Ans 6-18. The sentence was revised. Line No. 453-458.

Here is the process to get the representative ligands

3D-sim matrix of ligands -> histogram -> Q-distribution, Q(x), x= 3D-similarity score -> Get the values: Mean, (Mean + 2SD), (Mean - 2SD) of 3D-similarity score -> Go to the initial 3D-sim matrix -> Find the representative ligands having the nearest score to Mean, (Mean + 2SD), and (Mean - 2SD).

[Q7- Materials and methods]

Q7-1. “under the condition of ” I would suggest to change to “under the following conditions:”

Ans 7-1. We revised it.

Q7-2. “(1) the MMFF94 force field excluding Coulomb interactions & the attractive part of Van der Waals… deleting hydrogen” – it is not quite clear what forces were taken into account in this case and how reliable conformations can be obtained and comparison can be done if electrostatic is absolutely missing…

Ans 7-2. We revised the part. Kindly see line No. 491-499.

Q7-3. “matrix, python packages such as pandas, numpy, and scipy “ – references are missing

Ans 7-3. We added the references [43-47]

Reviewer 3 Report

A comprehensive article presented from the authors. However, the authors may consider the followings:

1. Please elaborate (or give rationale) why in particular, these target classes were chosen, “estrogen receptor alpha (ESR), vitamin D 26 receptor (VDR), cyclooxygenase-2 (COX2), and cathepsin D (CTSD)”
2. Please state clearly the novelty of this research in your abstract and conclusion.
3. Please also correlate any alignments of the current work to that of Shin et al 2015“Shin et al 2015 PMID: 26193243”.
4. Figure 1a to 1c should be revised for a clearer display of the theme.
5. The author should be consistent in their font size and format.
6. In Figure 2, please improve the figure resolution.
7. The authors should check for their use of English by professionals.
8. In Table 1, please improve the presentation of the table.
9. As for Figure 3 to 6, the author may consider organizing the spacing in putting the Figure subtitles to identity its component clearly

Author Response

To editorial board of International Journal of Molecular Sciences and peer-reviewers,

I, along with my co-authors, revised our manuscript based on the review comments. Now I respond to the comments point by point. Kindly ask you to read the response. For facile reading, we showed marked track-changed (red color) in manuscript and line number of a revised part in this letter.

Peer-reviewer 2

[Q1-Rationale] Please elaborate (or give rationale) why in particular, these target classes were chosen, “estrogen receptor alpha (ESR), vitamin D 26 receptor (VDR), cyclooxygenase-2 (COX2), and cathepsin D (CTSD)”
Ans1. Due to long full name, we used UniProt abbreviation.

[Q2-Novelty] Please state clearly the novelty of this research in your abstract and conclusion.

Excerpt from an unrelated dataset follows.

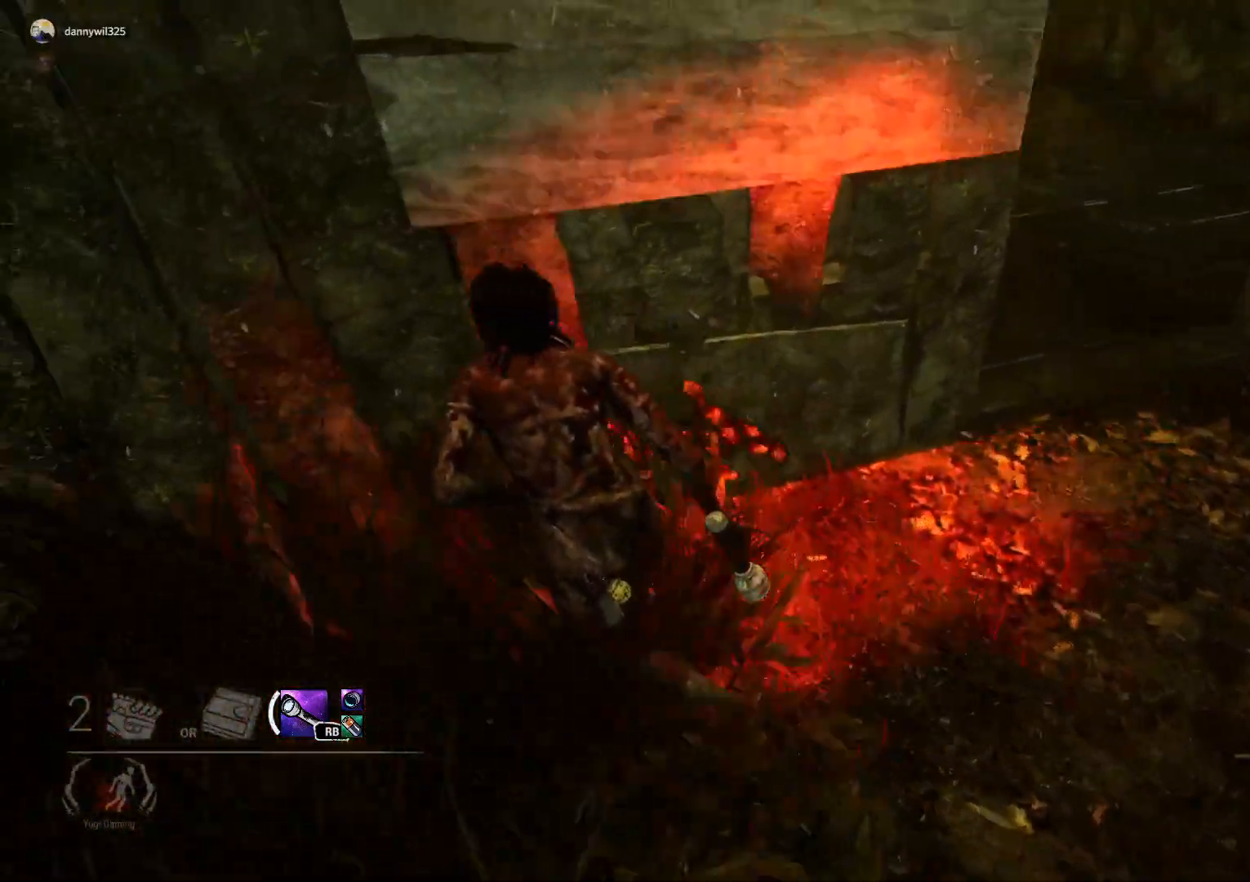
{"buttons": ["L2"], "left_stick": "left", "right_stick": "left", "events": [[67, "left_stick", "left"], [67, "right_stick", "up"], [217, "right_stick", "center"], [383, "right_stick", "left"]]}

Ans2. Our described novelty was re-written for impressive reading in main text and compared with literature. Based on the revision, abstract (line No. 32-39) and conclusion (line No. 550-565) were revised to show the novelty of this study.

[Q3-Figures]

Ans3-1. Figure 1a to 1c were revised for a clearer display of the theme.

Ans3-2. For improved figure resolution, Figure 2 were separately uploaded.

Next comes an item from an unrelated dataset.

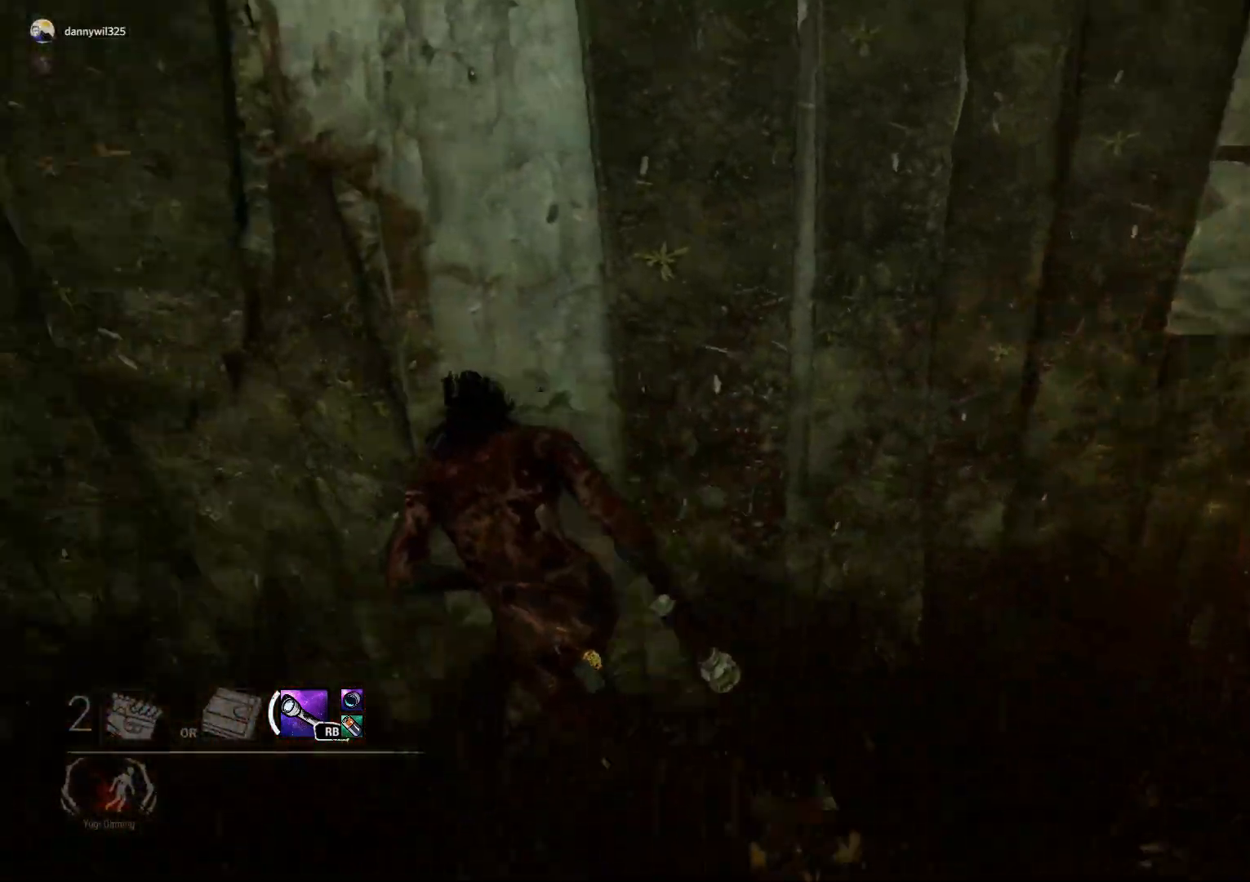
{"buttons": ["L2"], "left_stick": "up-left", "right_stick": "center", "events": [[50, "left_stick", "up-left"], [83, "right_stick", "center"], [383, "right_stick", "up-left"], [500, "right_stick", "center"]]}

Ans3-3. As for Figure 3 to 6, the spacing of Figure subtitles were reorganized to identity its component clearly.

Ans3-4. You mentioned Table 1 but I guessed your intention wad figure of Table2. The figures of Table2 were moved to supplementary information (Table3).

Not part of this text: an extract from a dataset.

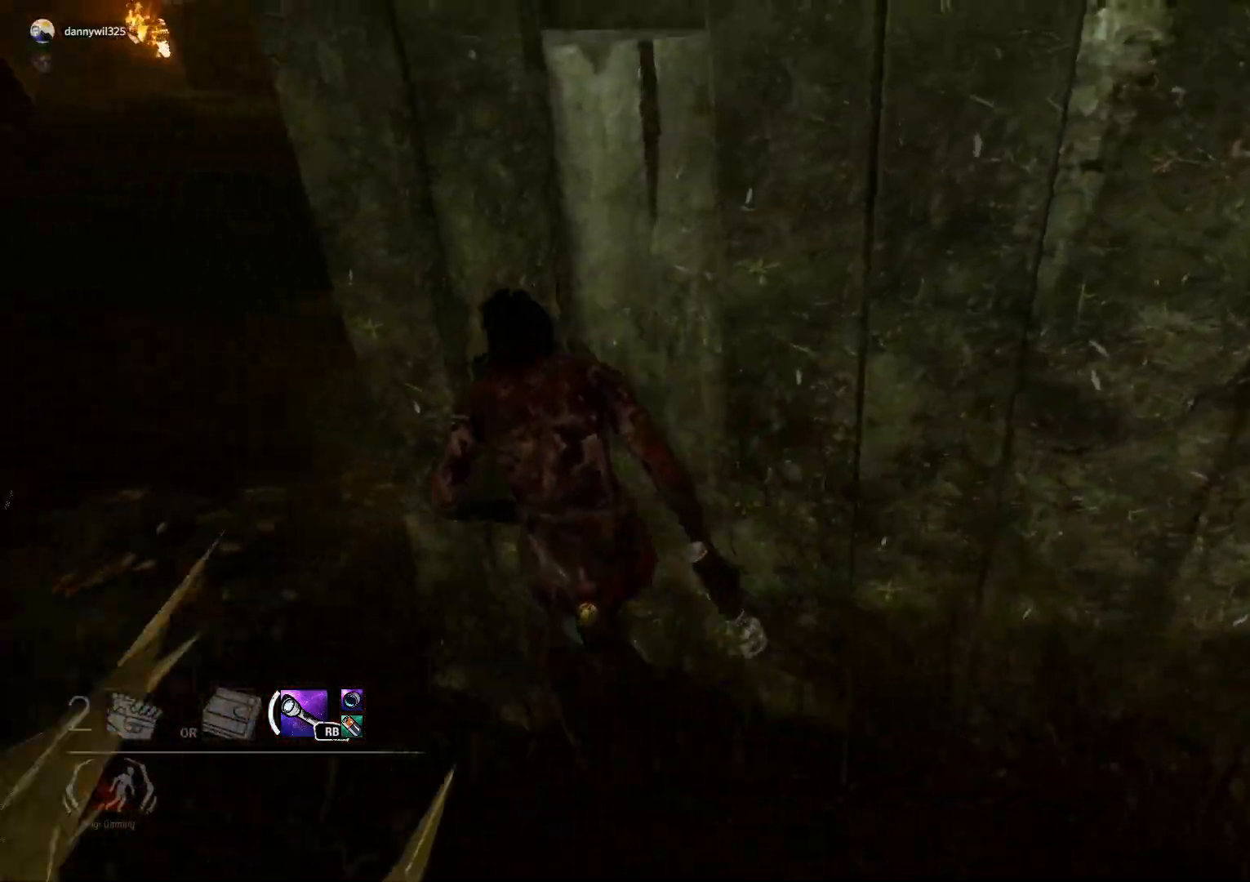
{"buttons": ["L2"], "left_stick": "up-left", "right_stick": "center", "events": [[267, "right_stick", "up-right"], [383, "right_stick", "center"]]}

Ans3-5. Font & size were adjusted.

[Q4-Method & Reference] Please also correlate any alignments of the current work to that of Shin et al 2015“Shin et al 2015 PMID: 26193243”.

Ans3-6. The mentioned paper focused on 3D-descriptor and our study focused on distributions from 3D-descripotor and the comparison between the distributions. Focused points are different between our study and PMID: 26193243. However, based on the comment, we revised our material and methods section. In particular, alignment algorithm was concretely described in the section. In addition, you can see lines No. 80 to 102 with references [5-20] including Shin’s article.

Round 2

Reviewer 1 Report

I appreciate the authors' efforts in improving the manuscript. The overall presentation (including figures and tables) is much clearer now. The supplementary information provide sufficient background.